Der Verein Der Krefelder Ringerverein ist 130 Jahre alt. „Er mag in die Jahre gekommen sein, aber er ist alles andere als verstaubt. Im Gegenteil, der Verein strotzt vor Vitalität“, sagt Jodas. Das könne man in vielerlei Hinsicht erkennen: „Erstens durch den schon erwähnten Olympiasieg von Aline Focken. Zudem kann Krefeld mit einem sehr erfolgreichen, nicht versiegen wollenden Nachwuchs glänzen.
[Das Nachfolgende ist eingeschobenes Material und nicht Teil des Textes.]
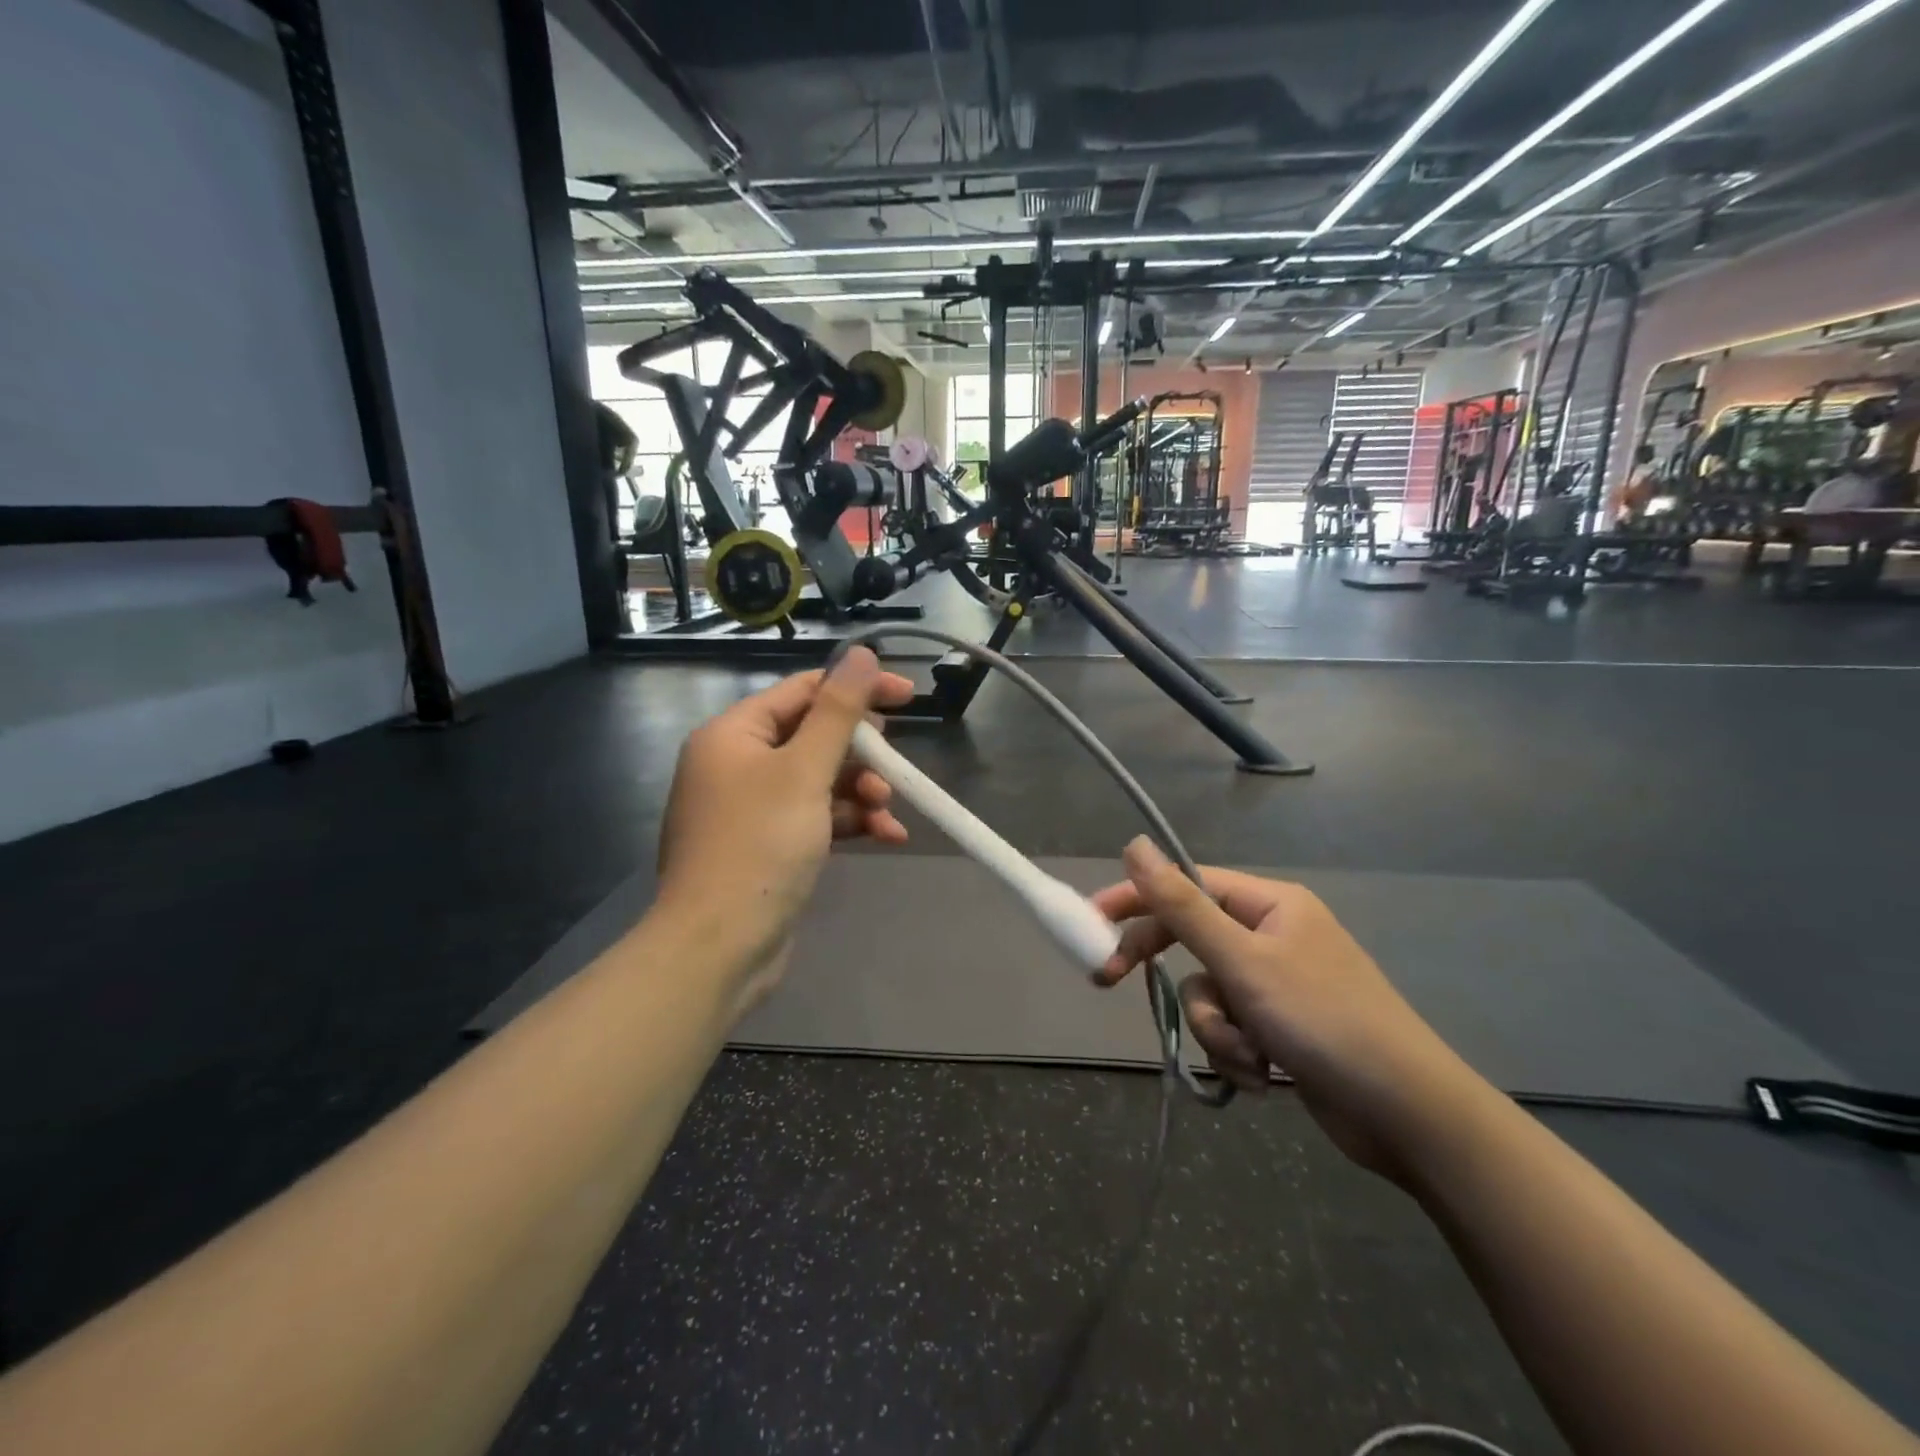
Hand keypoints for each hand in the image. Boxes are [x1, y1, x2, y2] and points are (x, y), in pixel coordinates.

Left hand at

So haben die Germanen mit Dieter Tschierschke und Leyan Colak zwei B Jugendmeister hervorgebracht, Ben Haeffner wurde dritter bei den nationalen Juniorenmeisterschaften, Sohayb Musa zweiter bei den Männern.“ Auch bei den Mannschaftskämpfen sind die Germanen sehr erfolgreich. Die Mannschaft kämpft in der dritthöchsten deutschen Liga, in der Oberliga. „Das besondere bei den Krefeldern: Sie sind fast ein Jahrzehnt ohne Verstärkung von außerhalb ausgekommen. Das heißt, die Mannschaft bestand aus 100 Prozent lokalem Anbau.“ Vergangenes Jahr habe man dieses nachhaltige Prinzip durchbrochen und drei „Legionäre“ eingekauft. „Und siehe da, die Krefelder wurden im Vorjahr gleich zweiter in der Liga. Diese Saison schreibt man den Germanen große Chancen zu, in die zweite Liga aufzusteigen“, sagt Jodas. Bei den Mannschaftskämpfen messen sich je zehn Männer in verschieden Gewichtsklassen und je zwei Frauen des einen Vereins mit den Kämpfern eines anderen Clubs. Der ersten Heimkampf in der Oberliga findet am 1. Oktober in der Turnhalle Felbelstraße statt. Hier kann man die Krefelder gegen den Niederländischen Verein Landgraaf kämpfen sehen.